* **Task directions**
Reproduce, word for word, the part of the passage on game complexity between "As a player" and "for me today.", inclusive.

* **Selected extract**

────

Especially as ref, new complexity can feed my anxiety and lead to me violating the rules. There’s no way I’m managing a spell list for a high level dragon and deciding what they do from round to round as though I was playing my wizard character. At least in part because this dragon is probably going to die soon and there’s another complicated monster in the next room.

As a player I can cope, especially if there’s a type of character that doesn’t change much in complexity. If my fighter has increasing bonuses to scale with the baddies but not a lot of tactical choices that increase over levels, I’ll probably play the fighter and not the sorceror.

Revealing new parts of the monster manual is valuable: changing up the nature of opposition is cool. And the implication that these increasingly powerful monsters imply increasingly existential threats to the low level societies I am protecting is pretty cool. But this is a very specific kind of story arc and not one I want to play every time I sit down. And, frankly, not one I have the patience to work through from zero to hero. It’s just not for me. I’d rather start where the fun is, wherever that is for me today.

────

* **Available data**
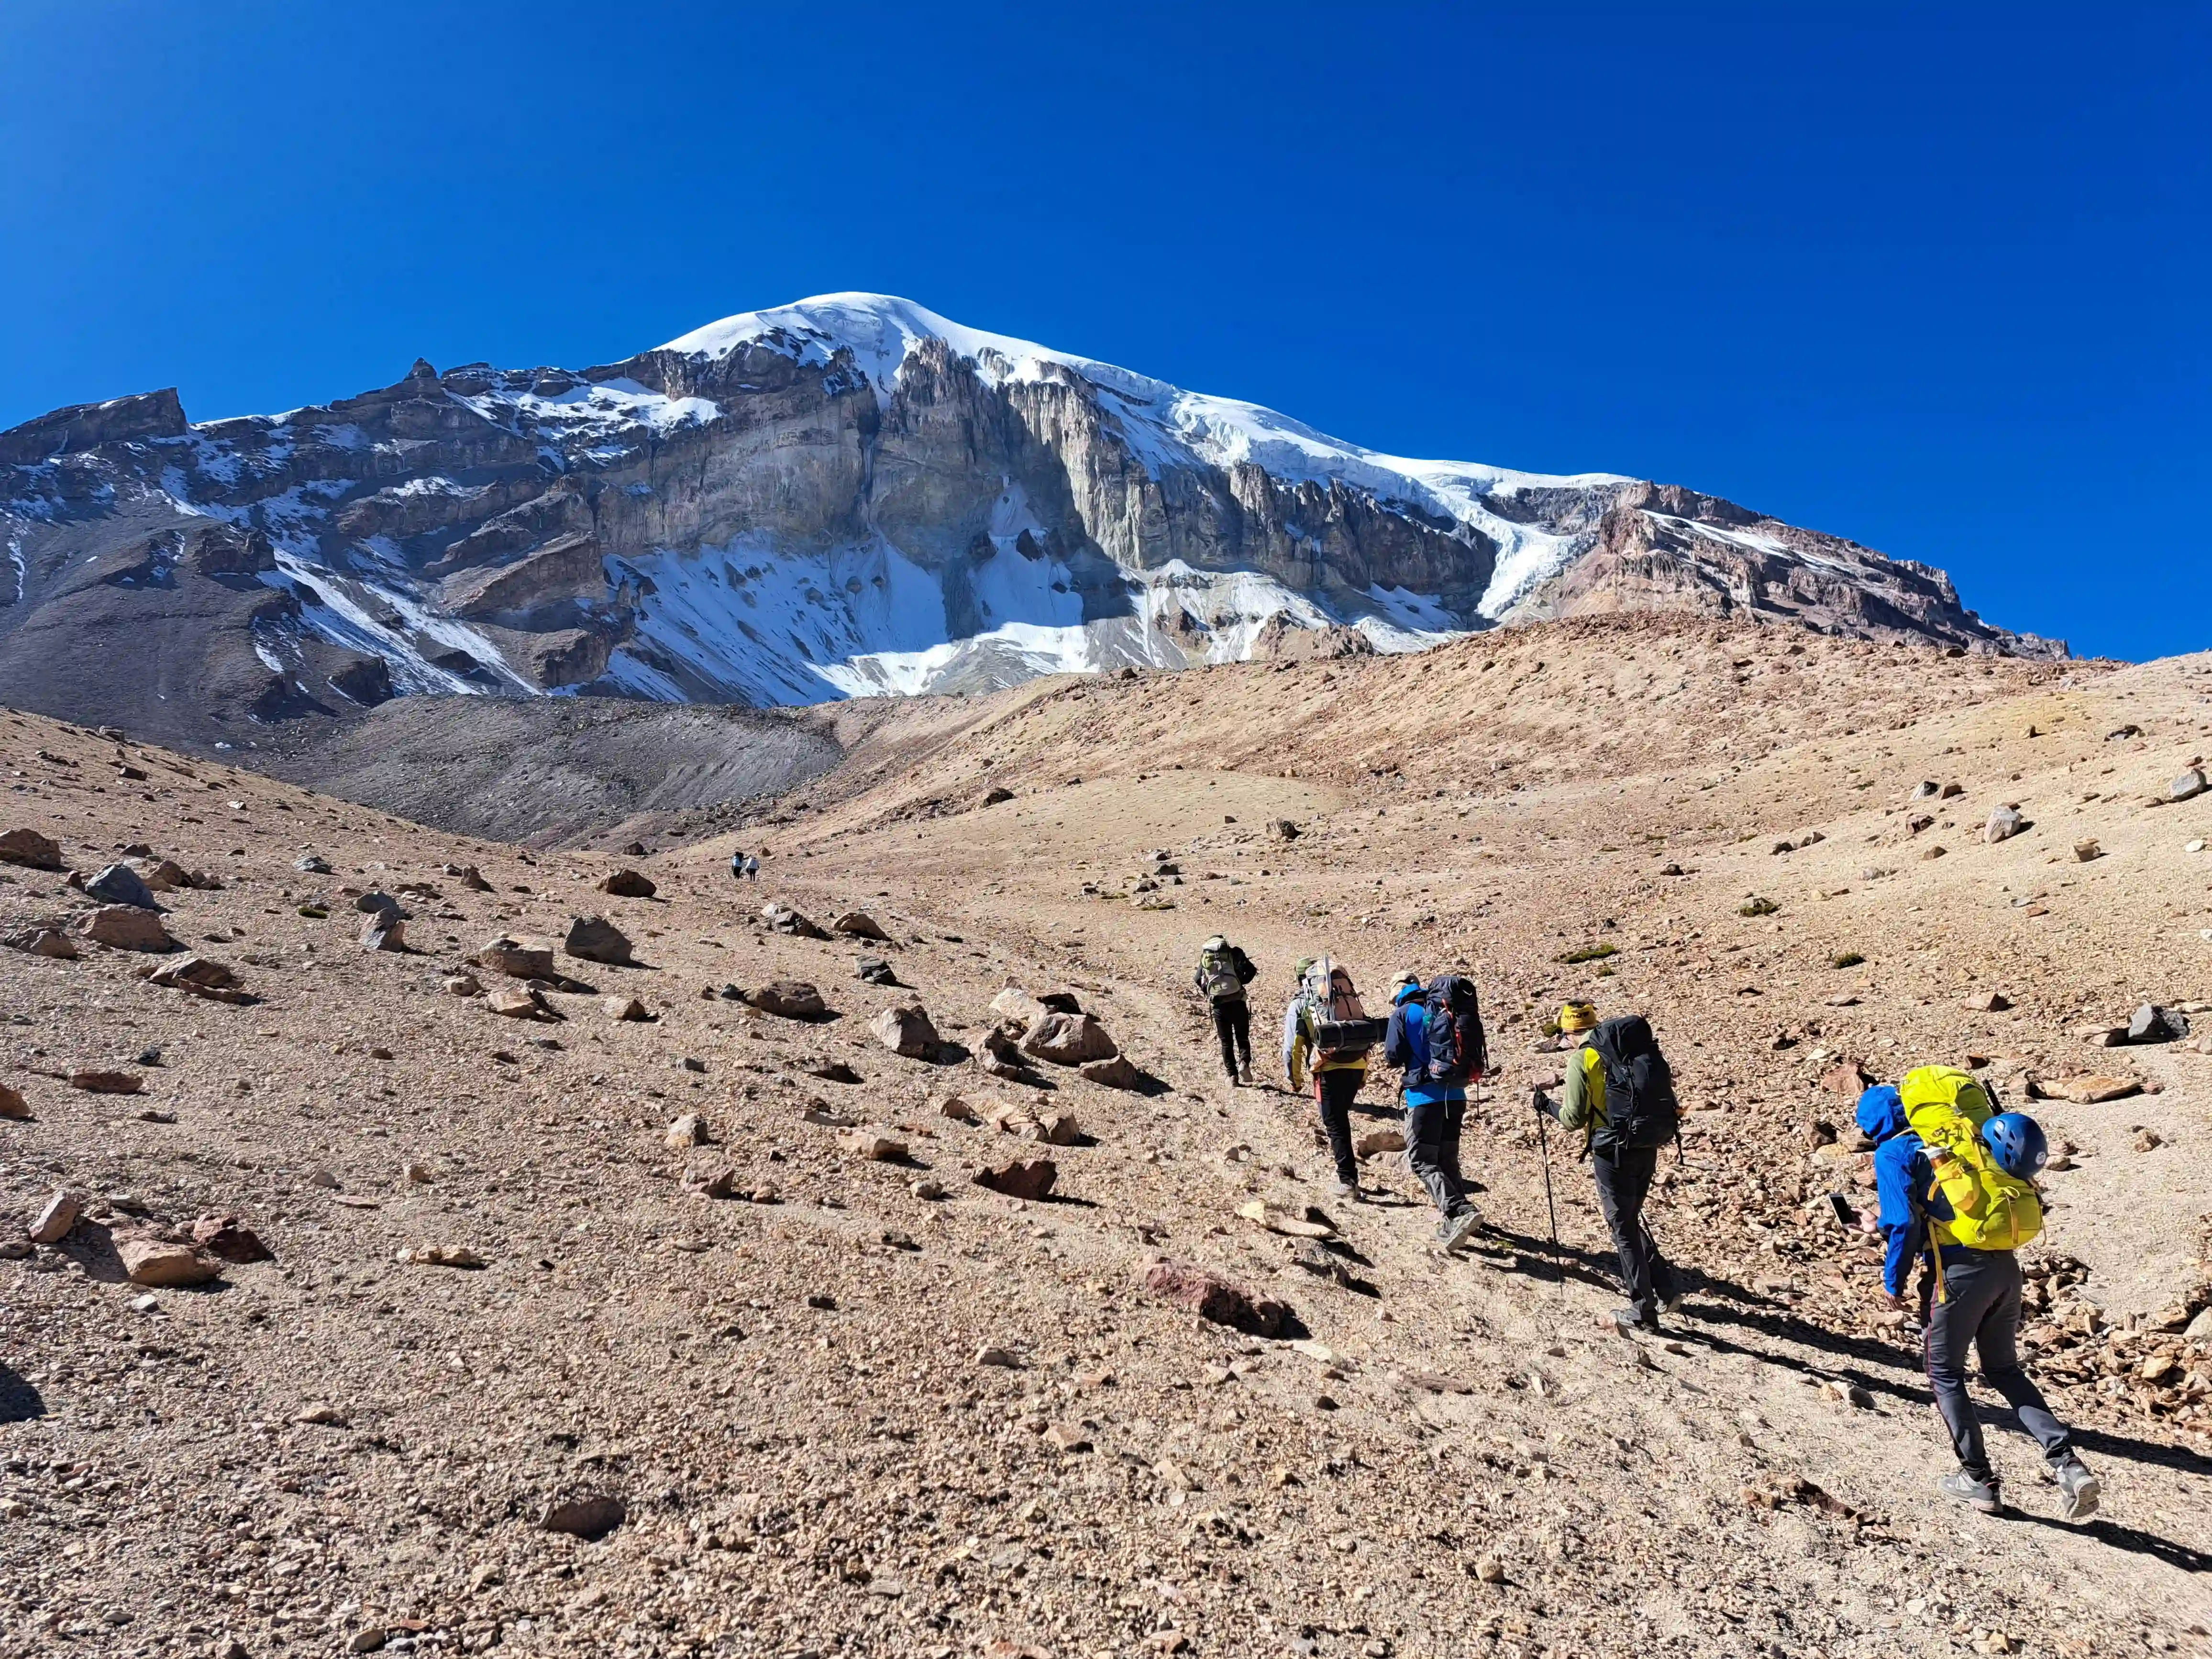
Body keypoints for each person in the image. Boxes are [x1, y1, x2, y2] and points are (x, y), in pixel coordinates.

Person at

────

* **Output for this task**
As a player I can cope, especially if there’s a type of character that doesn’t change much in complexity. If my fighter has increasing bonuses to scale with the baddies but not a lot of tactical choices that increase over levels, I’ll probably play the fighter and not the sorceror.

Revealing new parts of the monster manual is valuable: changing up the nature of opposition is cool. And the implication that these increasingly powerful monsters imply increasingly existential threats to the low level societies I am protecting is pretty cool. But this is a very specific kind of story arc and not one I want to play every time I sit down. And, frankly, not one I have the patience to work through from zero to hero. It’s just not for me. I’d rather start where the fun is, wherever that is for me today.